> ASSIGNMENT
Repeat, exactly and in full, the lines of the listing below, but without any pictures.
+---+
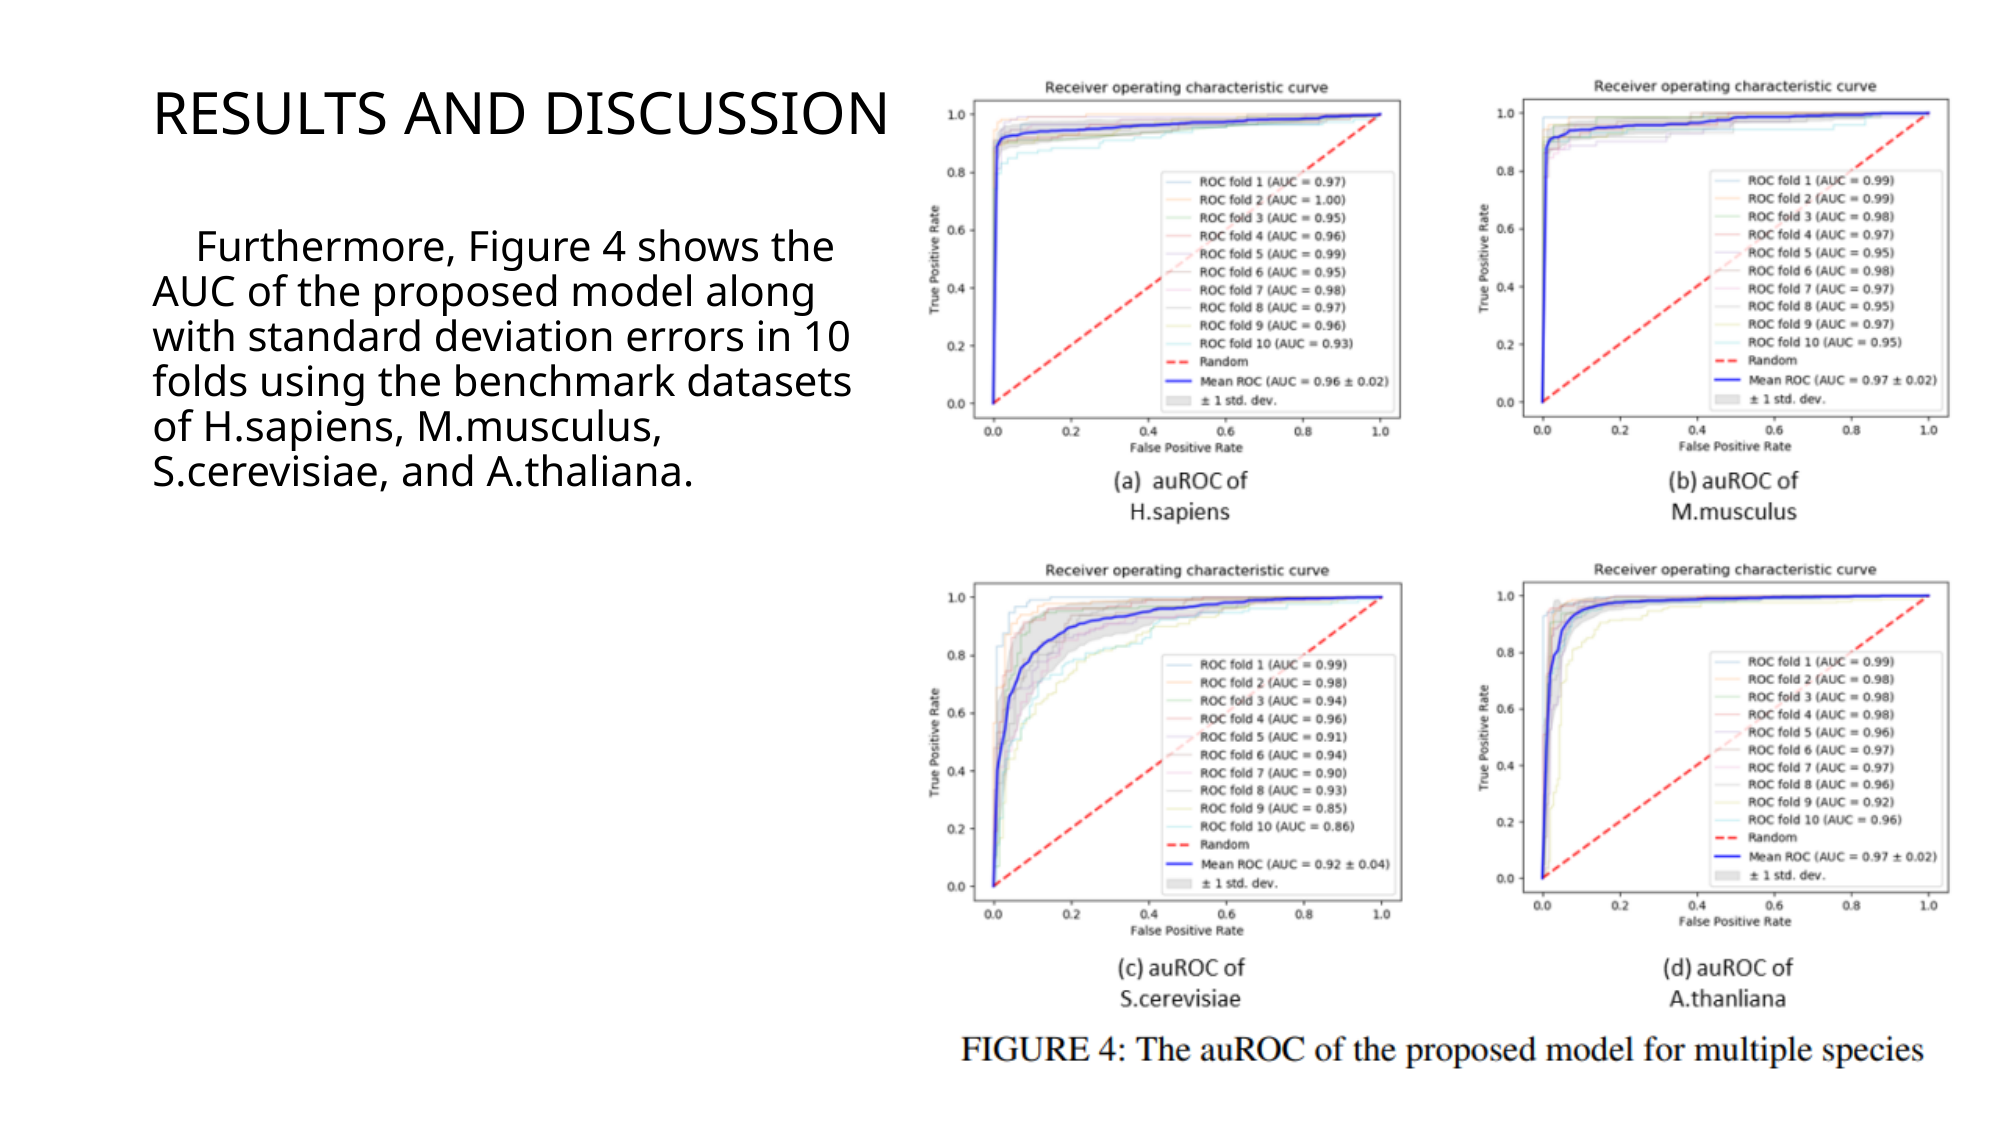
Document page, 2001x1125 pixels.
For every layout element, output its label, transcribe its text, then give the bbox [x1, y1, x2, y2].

list Furthermore, Figure 4 shows the AUC of the proposed model along with standard deviation errors in 10 folds using the benchmark datasets of H.sapiens, M.musculus, S.cerevisiae, and A.thaliana. [137, 217, 901, 1014]
text_box RESULTS AND DISCUSSION [137, 68, 901, 154]
picture [901, 49, 2000, 1076]
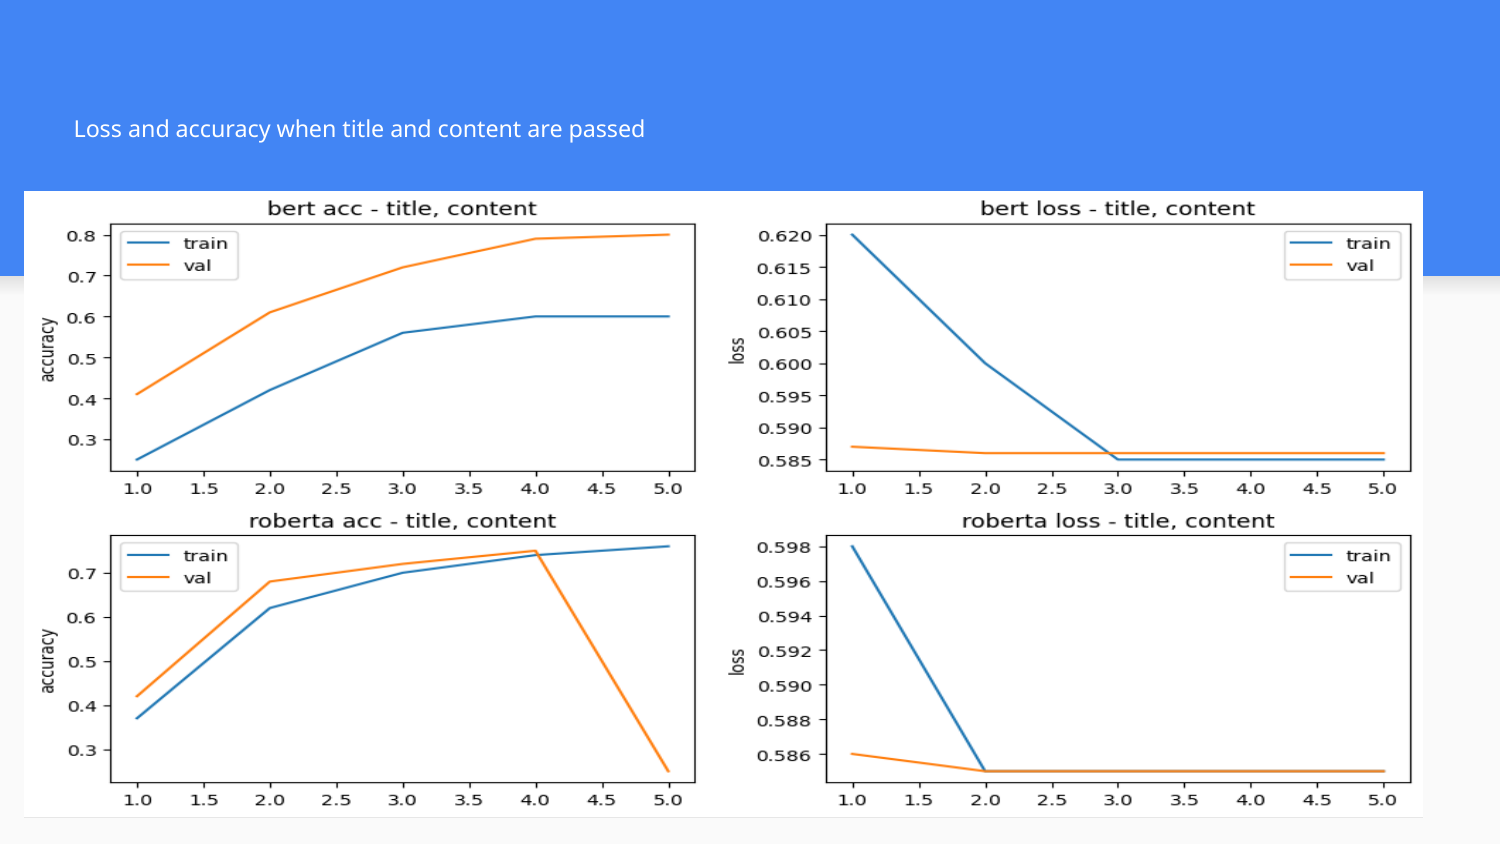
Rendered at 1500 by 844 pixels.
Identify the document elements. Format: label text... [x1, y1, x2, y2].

title Loss and accuracy when title and content are passed [58, 32, 1408, 159]
picture [24, 191, 1423, 819]
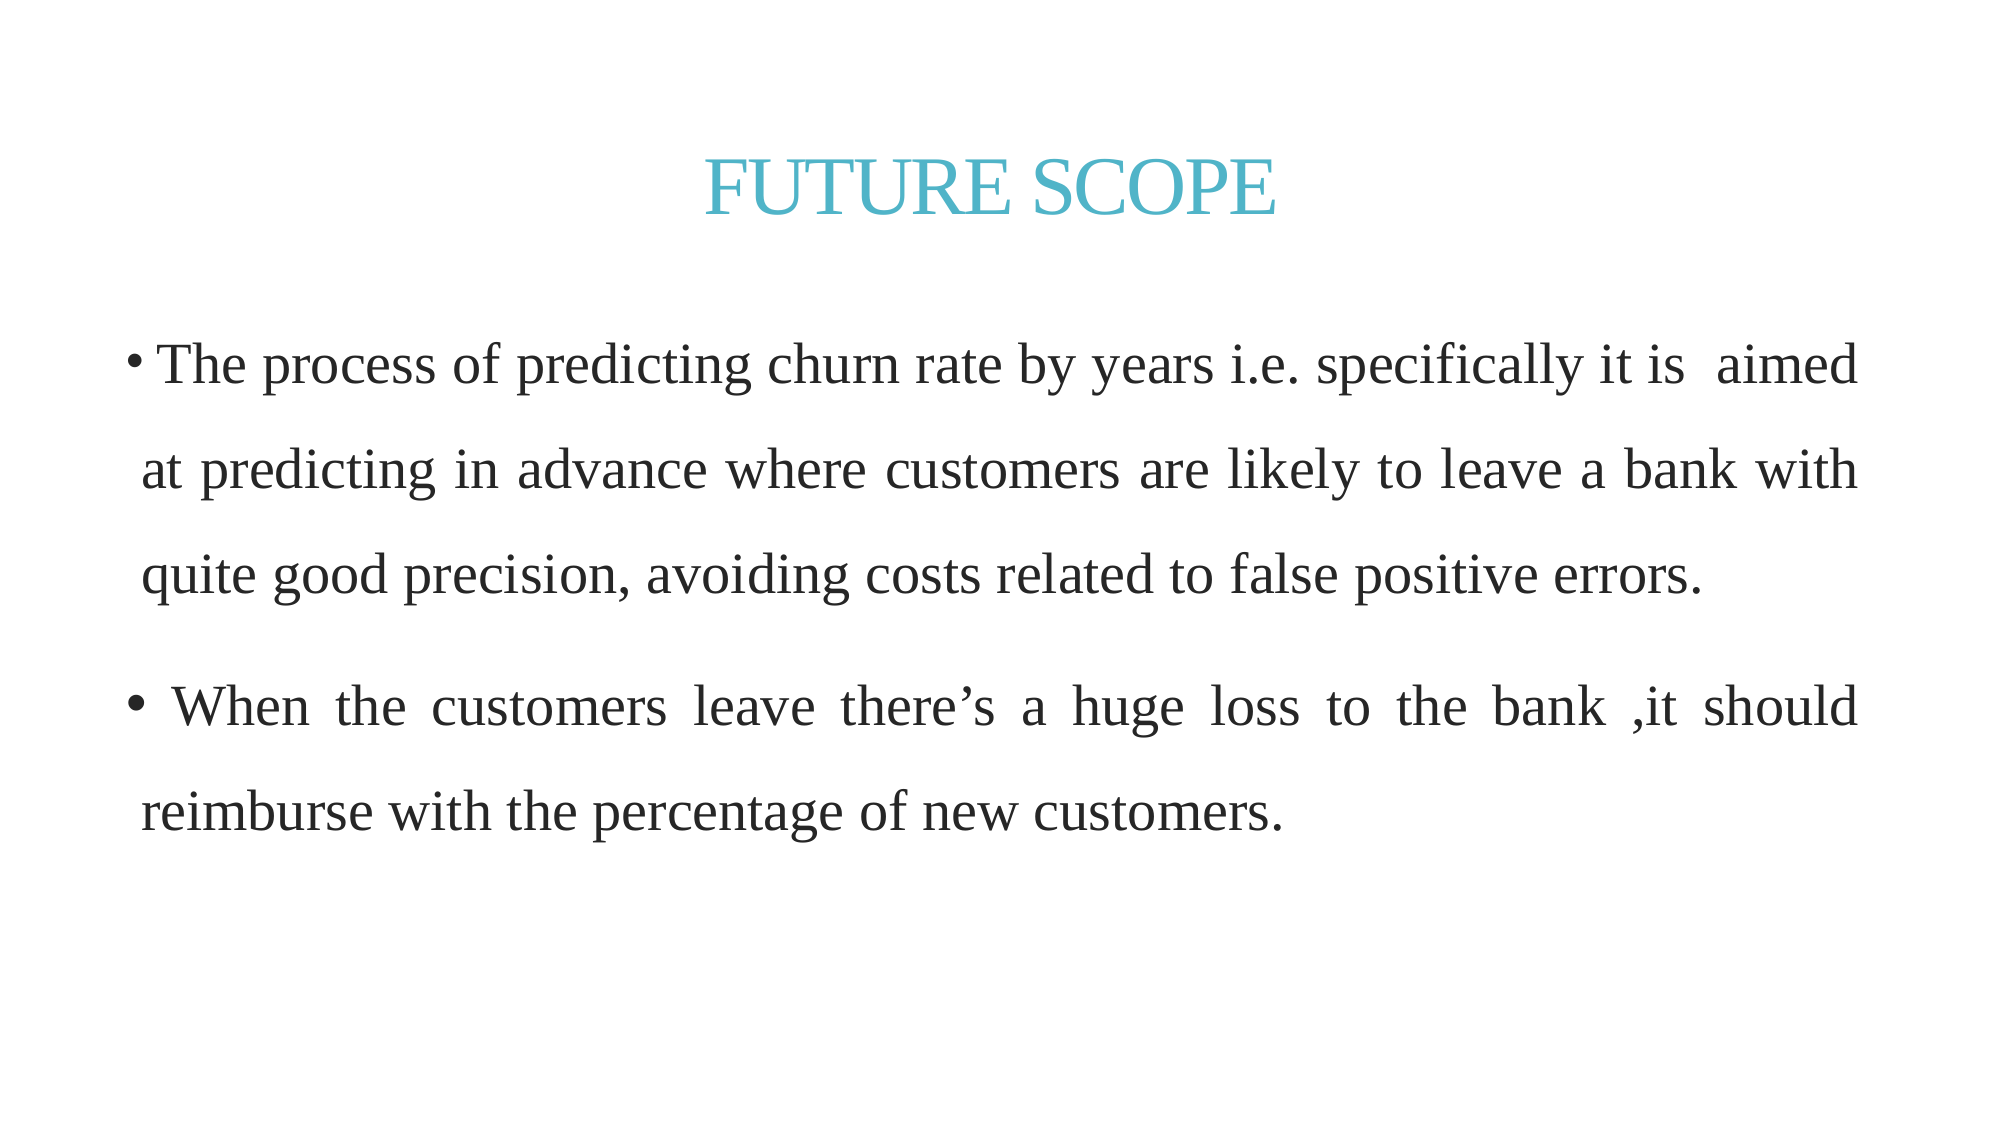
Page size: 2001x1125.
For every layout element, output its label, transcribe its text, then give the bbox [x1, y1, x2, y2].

list The process of predicting churn rate by years i.e. specifically it is aimed at predicting in advance where customers are likely to leave a bank with quite good precision, avoiding costs related to false positive errors. When the customers leave there’s a huge loss to the bank ,it should reimburse with the percentage of new customers. [111, 283, 1876, 948]
title FUTURE SCOPE [107, 81, 1875, 297]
+---+
> TASK RESPONSE
Document page, 2001x1125 pixels.
For every layout element, output its label, transcribe its text, then give the bbox [x1, y1, x2, y2].

list Furthermore, Figure 4 shows the AUC of the proposed model along with standard deviation errors in 10 folds using the benchmark datasets of H.sapiens, M.musculus, S.cerevisiae, and A.thaliana. [137, 217, 901, 1014]
text_box RESULTS AND DISCUSSION [137, 68, 901, 154]
picture [901, 49, 2000, 1076]
Rendered at 1500 by 844 pixels.
Identify the document elements. Format: label text... [x1, y1, x2, y2].

title Loss and accuracy when title and content are passed [58, 32, 1408, 159]
picture [24, 191, 1423, 819]
Page size: 2001x1125.
For every layout element, output its label, transcribe its text, then give the bbox [x1, y1, x2, y2].

list The process of predicting churn rate by years i.e. specifically it is aimed at predicting in advance where customers are likely to leave a bank with quite good precision, avoiding costs related to false positive errors. When the customers leave there’s a huge loss to the bank ,it should reimburse with the percentage of new customers. [111, 283, 1876, 948]
title FUTURE SCOPE [107, 81, 1875, 297]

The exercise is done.